• [Required action]: Each line of the material, from the first through the one containing "ρ(τ))<sup>ν−1</sup>/Γ(ν) |x(ρ(τ)) − y(ρ(τ))|", is to be written out exactly.

--- Material supplied Enclosed Below ---

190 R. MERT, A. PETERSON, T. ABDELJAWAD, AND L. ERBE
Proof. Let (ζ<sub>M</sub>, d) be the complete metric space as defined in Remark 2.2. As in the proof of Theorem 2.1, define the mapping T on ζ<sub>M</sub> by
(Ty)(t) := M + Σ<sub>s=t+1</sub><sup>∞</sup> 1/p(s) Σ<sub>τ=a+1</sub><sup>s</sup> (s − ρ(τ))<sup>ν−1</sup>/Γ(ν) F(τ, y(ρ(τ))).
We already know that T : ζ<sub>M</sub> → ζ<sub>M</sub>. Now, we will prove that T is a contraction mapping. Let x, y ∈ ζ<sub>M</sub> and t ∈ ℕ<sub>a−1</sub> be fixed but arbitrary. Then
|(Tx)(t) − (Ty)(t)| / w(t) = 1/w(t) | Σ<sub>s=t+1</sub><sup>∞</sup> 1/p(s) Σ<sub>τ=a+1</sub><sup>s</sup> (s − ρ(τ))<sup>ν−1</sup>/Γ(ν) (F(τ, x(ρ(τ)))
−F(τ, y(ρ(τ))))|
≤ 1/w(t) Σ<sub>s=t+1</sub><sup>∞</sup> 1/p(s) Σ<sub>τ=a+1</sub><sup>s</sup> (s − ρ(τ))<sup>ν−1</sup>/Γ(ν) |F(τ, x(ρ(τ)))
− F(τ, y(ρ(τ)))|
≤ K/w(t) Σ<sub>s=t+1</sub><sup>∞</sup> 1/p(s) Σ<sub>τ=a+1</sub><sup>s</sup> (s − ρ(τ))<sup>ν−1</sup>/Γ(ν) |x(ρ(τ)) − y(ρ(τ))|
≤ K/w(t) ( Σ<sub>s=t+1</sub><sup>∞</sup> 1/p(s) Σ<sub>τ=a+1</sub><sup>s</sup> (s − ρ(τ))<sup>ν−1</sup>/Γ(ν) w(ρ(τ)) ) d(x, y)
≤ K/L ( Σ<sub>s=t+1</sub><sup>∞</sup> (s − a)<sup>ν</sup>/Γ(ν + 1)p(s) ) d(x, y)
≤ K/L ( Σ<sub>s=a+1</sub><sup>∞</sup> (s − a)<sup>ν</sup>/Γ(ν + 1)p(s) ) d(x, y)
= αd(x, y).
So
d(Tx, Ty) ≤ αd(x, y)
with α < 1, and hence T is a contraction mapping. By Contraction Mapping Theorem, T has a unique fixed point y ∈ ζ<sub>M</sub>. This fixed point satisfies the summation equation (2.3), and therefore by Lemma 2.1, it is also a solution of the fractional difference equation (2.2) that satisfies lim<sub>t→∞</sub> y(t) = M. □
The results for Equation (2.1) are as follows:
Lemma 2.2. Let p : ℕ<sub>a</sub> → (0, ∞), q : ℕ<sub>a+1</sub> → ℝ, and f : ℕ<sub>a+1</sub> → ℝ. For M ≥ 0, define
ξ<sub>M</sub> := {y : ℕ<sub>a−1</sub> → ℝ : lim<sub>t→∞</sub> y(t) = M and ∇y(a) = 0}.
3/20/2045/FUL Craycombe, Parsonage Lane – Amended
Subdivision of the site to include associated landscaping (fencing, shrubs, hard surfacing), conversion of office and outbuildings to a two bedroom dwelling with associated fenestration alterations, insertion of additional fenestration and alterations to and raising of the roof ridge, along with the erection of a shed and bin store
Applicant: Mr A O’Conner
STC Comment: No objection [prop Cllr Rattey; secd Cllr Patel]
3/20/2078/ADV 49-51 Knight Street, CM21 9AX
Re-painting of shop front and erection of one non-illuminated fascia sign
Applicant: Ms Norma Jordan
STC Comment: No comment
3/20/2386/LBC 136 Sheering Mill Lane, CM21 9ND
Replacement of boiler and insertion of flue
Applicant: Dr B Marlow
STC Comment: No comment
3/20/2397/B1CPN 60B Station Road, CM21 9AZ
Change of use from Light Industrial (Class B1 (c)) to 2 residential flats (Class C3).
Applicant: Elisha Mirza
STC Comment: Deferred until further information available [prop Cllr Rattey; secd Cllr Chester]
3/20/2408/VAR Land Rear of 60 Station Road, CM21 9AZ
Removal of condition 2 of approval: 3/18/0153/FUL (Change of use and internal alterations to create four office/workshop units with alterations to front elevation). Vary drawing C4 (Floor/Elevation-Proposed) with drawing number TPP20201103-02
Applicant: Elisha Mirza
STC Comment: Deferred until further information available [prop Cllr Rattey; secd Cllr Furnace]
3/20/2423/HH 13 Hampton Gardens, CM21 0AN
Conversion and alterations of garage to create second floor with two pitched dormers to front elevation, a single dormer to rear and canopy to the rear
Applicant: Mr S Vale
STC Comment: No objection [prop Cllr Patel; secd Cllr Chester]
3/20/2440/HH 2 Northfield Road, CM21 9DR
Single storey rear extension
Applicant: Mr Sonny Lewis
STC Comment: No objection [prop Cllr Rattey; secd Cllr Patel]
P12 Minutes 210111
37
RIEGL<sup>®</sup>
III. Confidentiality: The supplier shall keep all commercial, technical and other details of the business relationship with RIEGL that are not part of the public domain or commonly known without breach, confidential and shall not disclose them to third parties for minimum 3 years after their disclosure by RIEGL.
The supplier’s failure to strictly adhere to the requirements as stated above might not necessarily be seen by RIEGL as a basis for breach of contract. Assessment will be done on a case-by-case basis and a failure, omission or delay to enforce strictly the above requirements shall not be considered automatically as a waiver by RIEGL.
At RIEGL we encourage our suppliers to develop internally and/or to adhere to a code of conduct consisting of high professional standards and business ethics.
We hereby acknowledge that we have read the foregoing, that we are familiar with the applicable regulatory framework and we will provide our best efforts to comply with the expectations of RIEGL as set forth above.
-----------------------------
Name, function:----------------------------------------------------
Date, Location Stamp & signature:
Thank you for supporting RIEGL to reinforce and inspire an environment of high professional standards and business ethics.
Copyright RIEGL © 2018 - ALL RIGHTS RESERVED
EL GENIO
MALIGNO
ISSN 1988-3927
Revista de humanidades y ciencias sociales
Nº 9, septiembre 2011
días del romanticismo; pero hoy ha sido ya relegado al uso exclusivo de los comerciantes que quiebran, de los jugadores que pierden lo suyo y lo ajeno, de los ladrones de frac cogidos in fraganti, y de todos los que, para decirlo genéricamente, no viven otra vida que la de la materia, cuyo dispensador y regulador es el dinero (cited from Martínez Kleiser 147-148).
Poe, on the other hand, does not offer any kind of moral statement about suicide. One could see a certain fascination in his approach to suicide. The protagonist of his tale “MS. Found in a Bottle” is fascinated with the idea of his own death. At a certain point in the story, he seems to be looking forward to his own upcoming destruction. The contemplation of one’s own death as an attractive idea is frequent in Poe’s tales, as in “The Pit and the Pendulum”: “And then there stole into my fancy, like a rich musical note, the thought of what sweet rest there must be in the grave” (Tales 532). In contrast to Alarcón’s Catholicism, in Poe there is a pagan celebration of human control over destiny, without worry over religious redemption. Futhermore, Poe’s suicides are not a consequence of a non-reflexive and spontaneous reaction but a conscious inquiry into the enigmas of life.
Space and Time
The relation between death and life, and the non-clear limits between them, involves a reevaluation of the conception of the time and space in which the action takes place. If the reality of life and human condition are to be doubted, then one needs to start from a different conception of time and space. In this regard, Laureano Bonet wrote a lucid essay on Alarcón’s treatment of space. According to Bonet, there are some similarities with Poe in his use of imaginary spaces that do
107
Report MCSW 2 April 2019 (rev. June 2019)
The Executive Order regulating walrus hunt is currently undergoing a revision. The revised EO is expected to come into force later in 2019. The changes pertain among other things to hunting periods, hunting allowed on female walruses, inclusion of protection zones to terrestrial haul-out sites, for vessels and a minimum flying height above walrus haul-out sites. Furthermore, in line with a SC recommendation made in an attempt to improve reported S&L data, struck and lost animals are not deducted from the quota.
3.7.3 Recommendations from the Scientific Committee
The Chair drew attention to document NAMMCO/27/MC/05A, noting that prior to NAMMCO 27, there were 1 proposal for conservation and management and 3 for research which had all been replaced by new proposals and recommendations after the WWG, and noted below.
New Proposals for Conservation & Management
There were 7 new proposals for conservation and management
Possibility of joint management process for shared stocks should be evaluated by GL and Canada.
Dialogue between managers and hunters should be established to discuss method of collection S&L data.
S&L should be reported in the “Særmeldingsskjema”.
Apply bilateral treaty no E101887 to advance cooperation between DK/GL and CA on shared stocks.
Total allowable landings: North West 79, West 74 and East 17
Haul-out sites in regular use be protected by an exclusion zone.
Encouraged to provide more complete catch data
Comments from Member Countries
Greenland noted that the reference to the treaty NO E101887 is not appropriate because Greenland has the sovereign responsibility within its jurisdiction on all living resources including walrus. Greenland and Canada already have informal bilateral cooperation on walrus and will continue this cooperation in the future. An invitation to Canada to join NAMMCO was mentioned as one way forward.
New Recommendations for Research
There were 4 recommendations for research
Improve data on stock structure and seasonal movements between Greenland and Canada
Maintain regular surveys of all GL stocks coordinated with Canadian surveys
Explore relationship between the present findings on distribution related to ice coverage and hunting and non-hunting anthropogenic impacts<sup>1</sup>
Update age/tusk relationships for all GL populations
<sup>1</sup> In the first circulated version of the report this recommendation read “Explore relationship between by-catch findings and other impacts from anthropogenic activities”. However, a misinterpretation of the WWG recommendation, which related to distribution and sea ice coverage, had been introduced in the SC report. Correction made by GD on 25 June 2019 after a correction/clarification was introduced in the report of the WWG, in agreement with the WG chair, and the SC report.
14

--- End of Enclosed Material supplied ---

• [Answer for the task]:
190 R. MERT, A. PETERSON, T. ABDELJAWAD, AND L. ERBE
Proof. Let (ζ<sub>M</sub>, d) be the complete metric space as defined in Remark 2.2. As in the proof of Theorem 2.1, define the mapping T on ζ<sub>M</sub> by
(Ty)(t) := M + Σ<sub>s=t+1</sub><sup>∞</sup> 1/p(s) Σ<sub>τ=a+1</sub><sup>s</sup> (s − ρ(τ))<sup>ν−1</sup>/Γ(ν) F(τ, y(ρ(τ))).
We already know that T : ζ<sub>M</sub> → ζ<sub>M</sub>. Now, we will prove that T is a contraction mapping. Let x, y ∈ ζ<sub>M</sub> and t ∈ ℕ<sub>a−1</sub> be fixed but arbitrary. Then
|(Tx)(t) − (Ty)(t)| / w(t) = 1/w(t) | Σ<sub>s=t+1</sub><sup>∞</sup> 1/p(s) Σ<sub>τ=a+1</sub><sup>s</sup> (s − ρ(τ))<sup>ν−1</sup>/Γ(ν) (F(τ, x(ρ(τ)))
−F(τ, y(ρ(τ))))|
≤ 1/w(t) Σ<sub>s=t+1</sub><sup>∞</sup> 1/p(s) Σ<sub>τ=a+1</sub><sup>s</sup> (s − ρ(τ))<sup>ν−1</sup>/Γ(ν) |F(τ, x(ρ(τ)))
− F(τ, y(ρ(τ)))|
≤ K/w(t) Σ<sub>s=t+1</sub><sup>∞</sup> 1/p(s) Σ<sub>τ=a+1</sub><sup>s</sup> (s − ρ(τ))<sup>ν−1</sup>/Γ(ν) |x(ρ(τ)) − y(ρ(τ))|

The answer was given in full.